──────── Supplied data ────────

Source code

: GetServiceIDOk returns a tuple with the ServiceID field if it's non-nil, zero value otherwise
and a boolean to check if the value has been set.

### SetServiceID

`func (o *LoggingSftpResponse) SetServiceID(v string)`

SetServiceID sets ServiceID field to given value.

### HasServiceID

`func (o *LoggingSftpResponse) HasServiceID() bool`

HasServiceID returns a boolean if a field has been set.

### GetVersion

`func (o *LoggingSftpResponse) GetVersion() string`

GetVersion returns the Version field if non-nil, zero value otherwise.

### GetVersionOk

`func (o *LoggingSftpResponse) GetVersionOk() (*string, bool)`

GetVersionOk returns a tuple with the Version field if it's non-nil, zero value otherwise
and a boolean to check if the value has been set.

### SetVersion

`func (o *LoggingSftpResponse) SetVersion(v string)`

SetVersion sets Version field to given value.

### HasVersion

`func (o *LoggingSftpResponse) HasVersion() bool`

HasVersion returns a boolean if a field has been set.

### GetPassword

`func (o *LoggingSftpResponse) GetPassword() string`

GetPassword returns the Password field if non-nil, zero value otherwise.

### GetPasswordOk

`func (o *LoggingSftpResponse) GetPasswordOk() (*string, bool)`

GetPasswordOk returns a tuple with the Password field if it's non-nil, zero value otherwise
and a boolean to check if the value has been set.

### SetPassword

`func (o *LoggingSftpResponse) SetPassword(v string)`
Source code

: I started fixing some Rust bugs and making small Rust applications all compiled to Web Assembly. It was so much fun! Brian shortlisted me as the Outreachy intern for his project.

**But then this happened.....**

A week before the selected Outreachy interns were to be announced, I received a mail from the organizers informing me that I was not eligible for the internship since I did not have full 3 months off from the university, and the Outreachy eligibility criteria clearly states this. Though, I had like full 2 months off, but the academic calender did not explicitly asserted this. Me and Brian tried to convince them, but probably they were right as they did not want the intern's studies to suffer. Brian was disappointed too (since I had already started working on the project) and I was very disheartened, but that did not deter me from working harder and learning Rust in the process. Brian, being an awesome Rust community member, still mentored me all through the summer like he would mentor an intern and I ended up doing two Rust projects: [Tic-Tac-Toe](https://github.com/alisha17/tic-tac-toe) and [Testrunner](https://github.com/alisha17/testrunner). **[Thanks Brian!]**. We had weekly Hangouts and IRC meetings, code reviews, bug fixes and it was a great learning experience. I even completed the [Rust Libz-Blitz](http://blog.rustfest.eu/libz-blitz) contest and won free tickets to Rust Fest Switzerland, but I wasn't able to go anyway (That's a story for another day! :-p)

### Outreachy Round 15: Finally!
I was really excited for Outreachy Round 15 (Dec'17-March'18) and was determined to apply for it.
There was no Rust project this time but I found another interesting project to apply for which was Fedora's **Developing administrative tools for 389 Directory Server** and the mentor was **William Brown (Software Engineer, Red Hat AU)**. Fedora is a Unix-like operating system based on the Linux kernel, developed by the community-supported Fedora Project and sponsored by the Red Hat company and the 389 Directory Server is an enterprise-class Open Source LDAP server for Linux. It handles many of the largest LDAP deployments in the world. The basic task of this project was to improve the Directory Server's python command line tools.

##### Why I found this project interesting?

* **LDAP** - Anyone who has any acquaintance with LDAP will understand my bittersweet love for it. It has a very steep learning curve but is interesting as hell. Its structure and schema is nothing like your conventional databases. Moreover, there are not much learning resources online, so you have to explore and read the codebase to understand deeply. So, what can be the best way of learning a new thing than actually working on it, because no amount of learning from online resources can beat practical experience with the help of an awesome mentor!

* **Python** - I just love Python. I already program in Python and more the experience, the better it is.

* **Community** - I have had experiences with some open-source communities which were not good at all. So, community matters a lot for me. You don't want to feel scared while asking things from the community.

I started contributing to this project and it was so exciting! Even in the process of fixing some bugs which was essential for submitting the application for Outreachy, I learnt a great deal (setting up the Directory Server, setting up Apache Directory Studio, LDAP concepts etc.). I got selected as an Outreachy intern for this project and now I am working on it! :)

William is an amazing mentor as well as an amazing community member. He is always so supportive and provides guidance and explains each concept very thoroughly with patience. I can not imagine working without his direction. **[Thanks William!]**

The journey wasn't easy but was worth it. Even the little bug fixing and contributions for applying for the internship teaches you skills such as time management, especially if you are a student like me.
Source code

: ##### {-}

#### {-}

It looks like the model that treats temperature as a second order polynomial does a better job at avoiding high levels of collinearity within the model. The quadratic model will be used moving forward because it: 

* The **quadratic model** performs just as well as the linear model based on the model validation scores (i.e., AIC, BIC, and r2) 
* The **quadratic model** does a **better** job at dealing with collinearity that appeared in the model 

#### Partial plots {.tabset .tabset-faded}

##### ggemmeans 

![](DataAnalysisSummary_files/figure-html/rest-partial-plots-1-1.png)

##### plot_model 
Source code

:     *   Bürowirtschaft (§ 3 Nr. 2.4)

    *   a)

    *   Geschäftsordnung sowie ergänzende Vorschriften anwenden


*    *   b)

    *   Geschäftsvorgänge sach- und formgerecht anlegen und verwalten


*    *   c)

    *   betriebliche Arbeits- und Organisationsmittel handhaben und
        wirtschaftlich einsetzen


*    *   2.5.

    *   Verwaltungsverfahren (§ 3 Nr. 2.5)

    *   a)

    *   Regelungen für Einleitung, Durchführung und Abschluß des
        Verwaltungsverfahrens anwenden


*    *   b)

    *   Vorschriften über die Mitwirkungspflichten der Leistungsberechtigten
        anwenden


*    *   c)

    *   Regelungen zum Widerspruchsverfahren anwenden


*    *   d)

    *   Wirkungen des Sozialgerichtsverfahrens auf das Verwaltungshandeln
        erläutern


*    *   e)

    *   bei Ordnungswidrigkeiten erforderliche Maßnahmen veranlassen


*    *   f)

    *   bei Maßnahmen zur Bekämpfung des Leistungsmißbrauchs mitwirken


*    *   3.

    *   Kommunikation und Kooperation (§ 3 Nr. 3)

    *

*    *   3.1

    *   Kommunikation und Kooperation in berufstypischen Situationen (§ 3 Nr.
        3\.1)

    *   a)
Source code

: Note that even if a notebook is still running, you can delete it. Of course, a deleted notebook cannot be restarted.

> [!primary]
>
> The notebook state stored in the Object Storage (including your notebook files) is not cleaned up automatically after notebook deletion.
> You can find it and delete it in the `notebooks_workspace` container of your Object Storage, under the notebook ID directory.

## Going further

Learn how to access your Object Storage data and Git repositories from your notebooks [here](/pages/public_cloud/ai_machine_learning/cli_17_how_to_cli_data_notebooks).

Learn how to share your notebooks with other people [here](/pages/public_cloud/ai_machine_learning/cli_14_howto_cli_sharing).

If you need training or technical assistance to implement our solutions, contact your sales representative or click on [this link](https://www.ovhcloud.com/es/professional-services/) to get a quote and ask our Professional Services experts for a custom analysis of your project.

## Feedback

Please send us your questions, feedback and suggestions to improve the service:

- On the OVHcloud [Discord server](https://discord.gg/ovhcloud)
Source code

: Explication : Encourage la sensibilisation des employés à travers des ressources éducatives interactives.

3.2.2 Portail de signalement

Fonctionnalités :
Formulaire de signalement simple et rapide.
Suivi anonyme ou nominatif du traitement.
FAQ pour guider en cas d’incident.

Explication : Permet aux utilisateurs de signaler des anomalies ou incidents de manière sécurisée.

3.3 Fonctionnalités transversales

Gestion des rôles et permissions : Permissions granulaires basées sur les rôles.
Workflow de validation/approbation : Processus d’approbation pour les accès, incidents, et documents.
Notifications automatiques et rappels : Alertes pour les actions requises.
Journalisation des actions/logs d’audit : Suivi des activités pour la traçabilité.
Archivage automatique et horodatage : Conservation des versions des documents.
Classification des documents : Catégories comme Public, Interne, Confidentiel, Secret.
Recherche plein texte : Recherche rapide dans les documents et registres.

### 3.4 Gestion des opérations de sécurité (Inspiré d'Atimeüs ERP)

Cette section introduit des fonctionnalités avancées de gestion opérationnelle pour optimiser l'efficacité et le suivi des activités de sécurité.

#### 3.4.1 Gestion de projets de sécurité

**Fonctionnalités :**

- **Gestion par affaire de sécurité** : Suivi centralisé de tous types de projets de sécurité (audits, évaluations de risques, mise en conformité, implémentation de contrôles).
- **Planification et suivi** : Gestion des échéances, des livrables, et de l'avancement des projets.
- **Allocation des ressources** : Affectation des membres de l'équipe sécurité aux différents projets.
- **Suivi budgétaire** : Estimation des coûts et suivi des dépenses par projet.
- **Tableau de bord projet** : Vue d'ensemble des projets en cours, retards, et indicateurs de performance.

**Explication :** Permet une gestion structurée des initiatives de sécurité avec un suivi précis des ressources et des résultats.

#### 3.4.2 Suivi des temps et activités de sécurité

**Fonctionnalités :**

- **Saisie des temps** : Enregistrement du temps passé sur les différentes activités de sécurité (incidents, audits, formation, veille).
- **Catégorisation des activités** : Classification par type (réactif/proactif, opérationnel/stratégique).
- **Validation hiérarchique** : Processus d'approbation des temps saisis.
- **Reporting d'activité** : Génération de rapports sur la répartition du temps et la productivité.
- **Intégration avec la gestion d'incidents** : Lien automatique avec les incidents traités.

────────

▶ Instructions for the task
Up to and including the line with "(o *LoggingSftpResponse) SetServiceID(v", print every line of the material above, starting from its first line, exactly.

▶ Task solution
Source code

: GetServiceIDOk returns a tuple with the ServiceID field if it's non-nil, zero value otherwise
and a boolean to check if the value has been set.

### SetServiceID

`func (o *LoggingSftpResponse) SetServiceID(v string)`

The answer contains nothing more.